O Brasil passa por uma transição demográfica acelerada. As projeções do IBGE apontam que quase 38% da população terá 60 anos ou mais, até 2070. A velocidade desse envelhecimento é impactante, pois o país levará apenas cerca de 20 anos para envelhecer o que nações europeias demoraram mais de um século para vivenciar. A questão já é debatida e os temas são ampliados com o Dia dos Avós, neste 26 de julho.
A drástica mudança na pirâmide etária brasileira alerta sobre discussões de situações, como a queda na taxa de natalidade e a evolução da expectativa de vida, impactando diretamente no mercado de trabalho, a previdência social e as demandas por serviços de saúde.

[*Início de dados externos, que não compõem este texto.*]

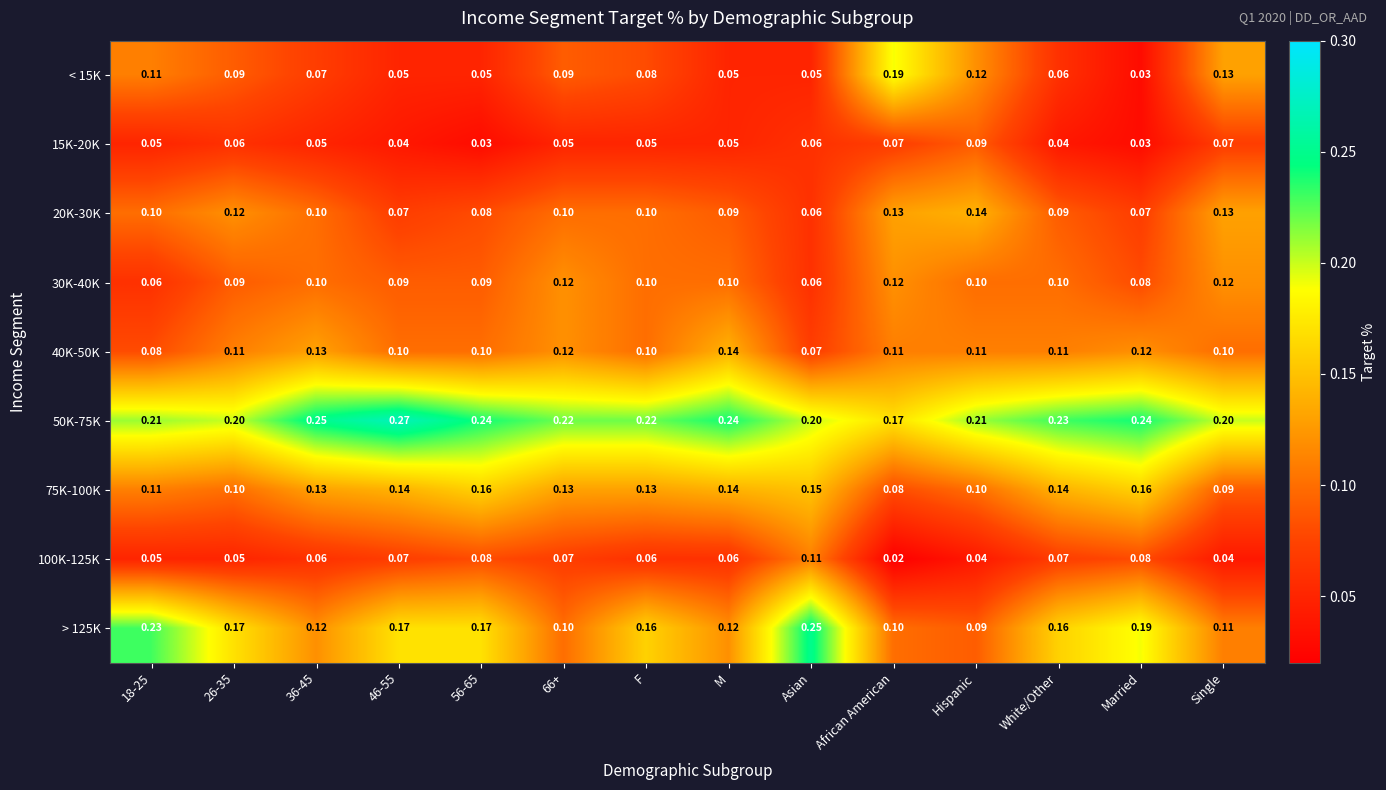

At which label is 20K-30K closest to 0?

Asian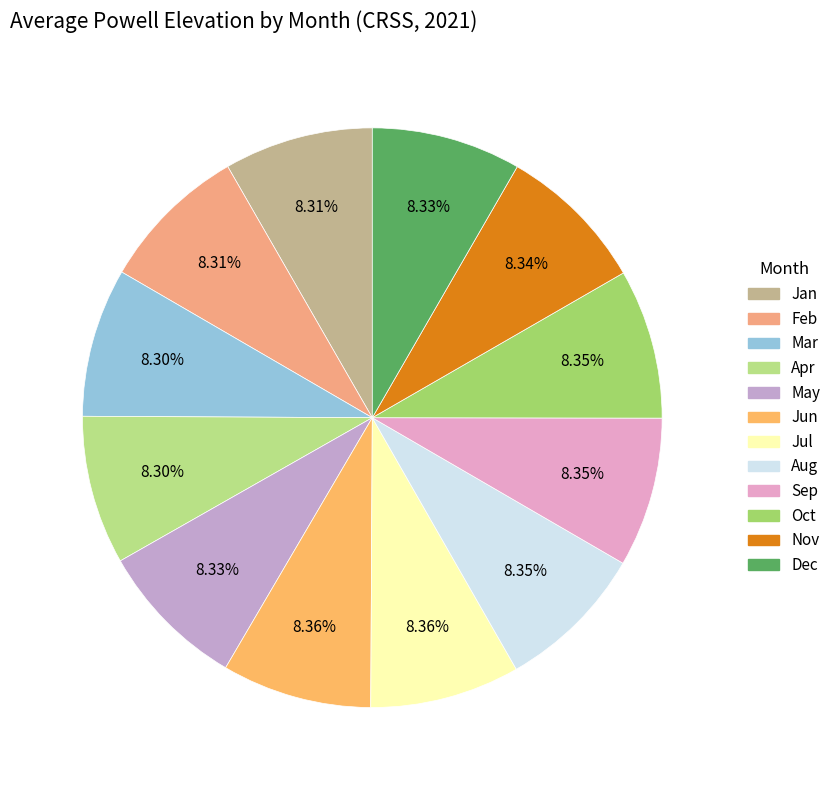

Rank the categories by value from highest to lowest.

Jul, Jun, Aug, Sep, Oct, Nov, Dec, May, Jan, Feb, Apr, Mar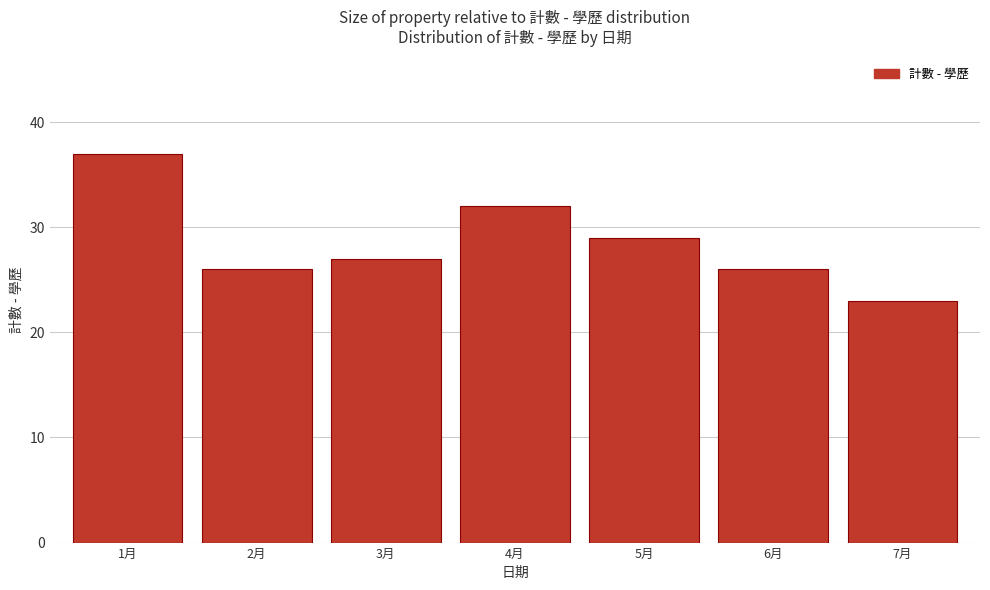

Reading left to right, what are all the values shown in this chart?

1月=37	2月=26	3月=27	4月=32	5月=29	6月=26	7月=23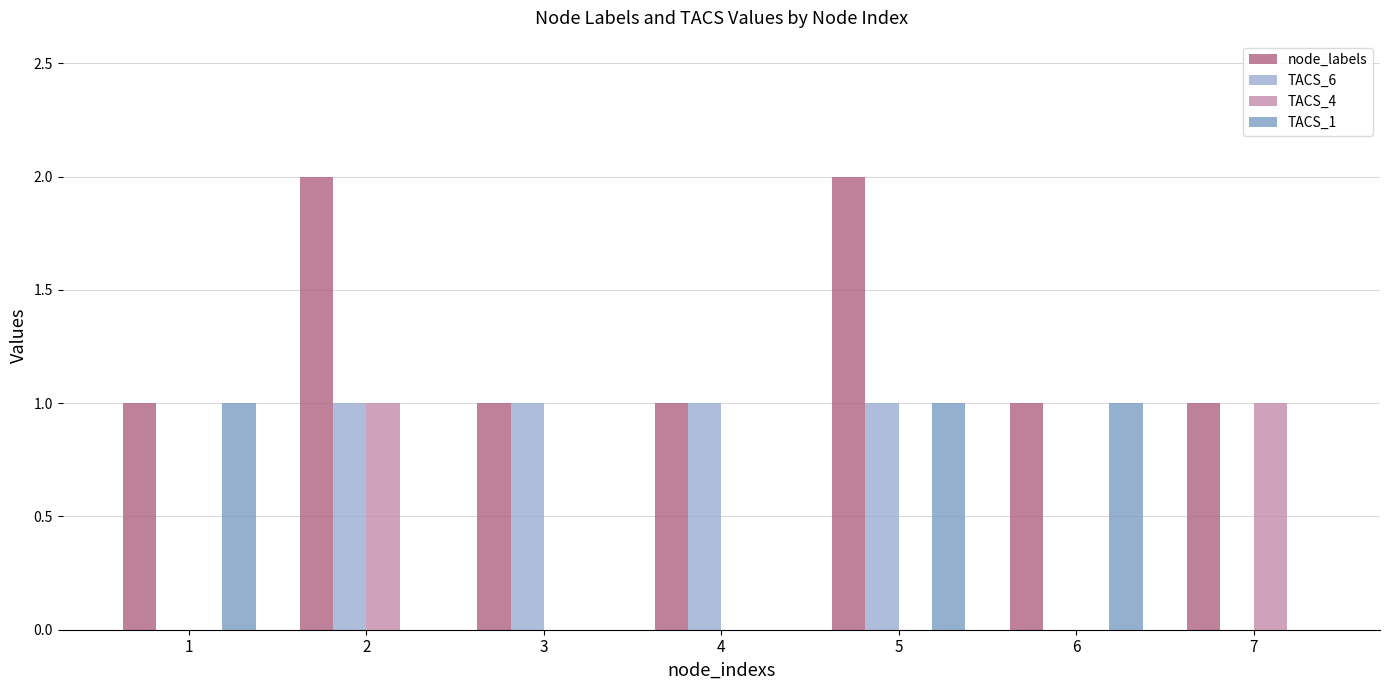

What are all the series names shown in the legend?

node_labels, TACS_6, TACS_4, TACS_1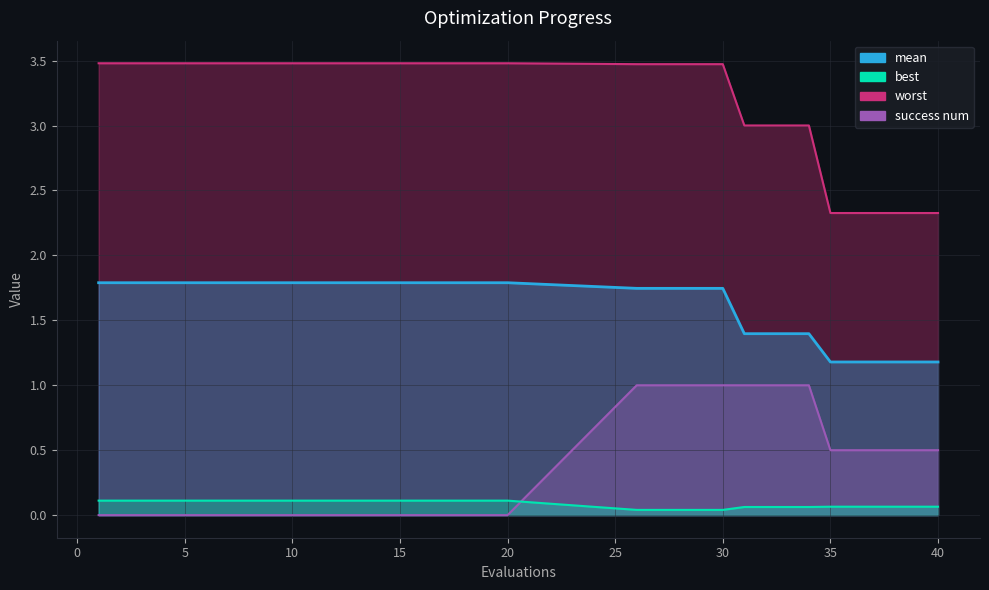

What is the difference between the second highest and second lowest values in the success num series?

1.0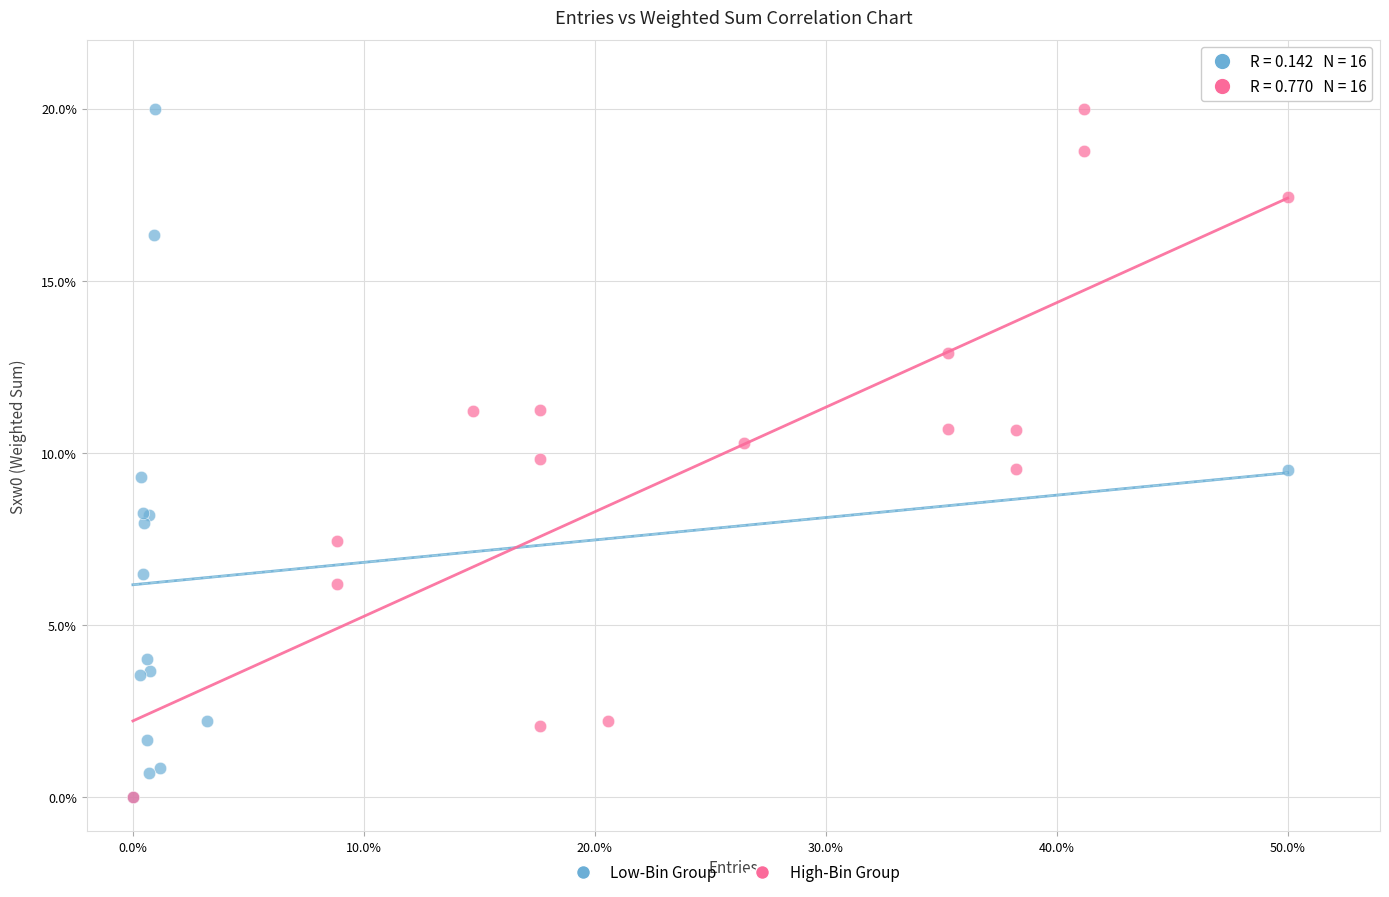

What are all the series names shown in the legend?

Low-Bin Group, High-Bin Group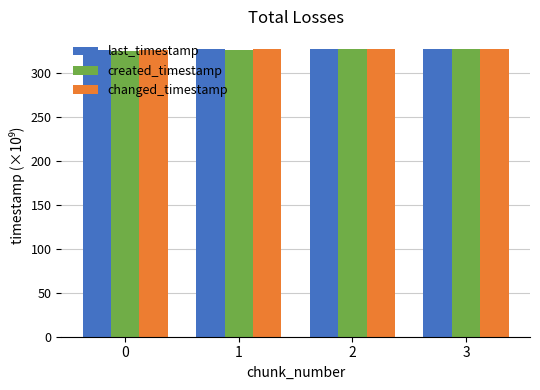

What is the spread (max minus min) of values at 0?

0.6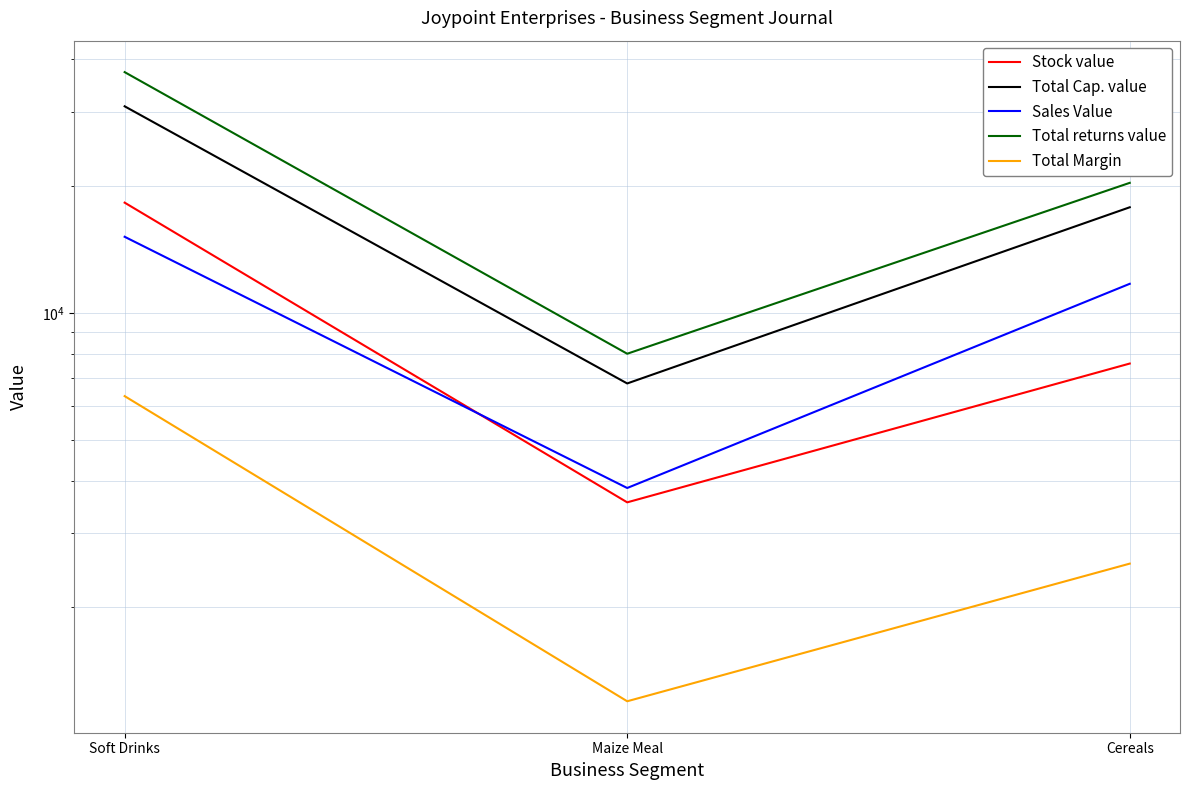

What is the sum of the Total Margin values at Cereals and Soft Drinks?

8882.9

A avó e especialista em liderança e gestão, palestrante, mentora, consultora organizacional, engenheira e escritora, Sônia Jordão, lembra que a data foi instaurada pelo Papa VI, no século XX, como uma homenagem aos avós de Jesus, Santa Ana e São Joaquim. Contudo, diferentemente dessa época e dos pais que devem estar focados nas regras para criar filhos, os avós têm maior liberdade, vivendo um amor considerado incondicional. “Afinal, estamos livres da pressão, podendo aproveitar o crescimento dos netos sem nos preocuparmos integralmente com a formação deles” afirma.
A figura dos avós é uma ponte para o passado, sendo os guardiões da memória familiar. Eles ensinam tradições e mantêm a memória com as lembranças e pequenos atos para fortalecer a identidade familiar.
Mesmo com um curto tempo de convivência, as lembranças dos momentos tendem a permanecer para sempre, como registrado, por exemplo, no trecho do poema “A Casa dos Avós” do livro “O Sopro do Belo”, uma homenagem da poeta diamantinense, a filósofa e advogada, Beth Guedes, às memórias da infância:
“A voz entra no tempo, a doce fala do avô:
Entra! Branquinha, Sá Beca, Lisinha!
Corro para seus braços, estou em paz…
neste abraço cabe um recital de poemas
quintal, poço, café, milho, bananas, ternura
suas mãos carinhosas amando as plantas
Na colheita do café cato grãos vermelhos, doces
agora colho saudades que lacrimejam o olhar
e a menina revive em meio à recordação
as marcas impressas na escritura do ser”
Além disso, a avó e PHD em neurociências, psicanalista e psicopedagoga, Ângela Mathylde Soares, explica que os avós são porto seguro emocional, extremamente benéfico para o desenvolvimento infantil. Eles proporcionam uma escuta atenta, sem o peso de obrigações e atividades diárias, permitindo que as crianças fiquem confortáveis para se expressar e serem valorizados, fortalecendo a identidade, autoconfiança e resiliência. O acolhimento é essencial em todas as fases da vida, mas é extremamente especial, quando manifestado por pessoas tão queridas.
Ainda é essencial recordar que o convívio com os avós não é benéfico apenas para os netos, afinal, também para os pais durante o processo de viver a paternidade, convivendo com a insegurança. “Neste caso, o grupo é visto como rede de apoio, não apenas física, como emocional, reduzindo o estresse”, assegura a especialista.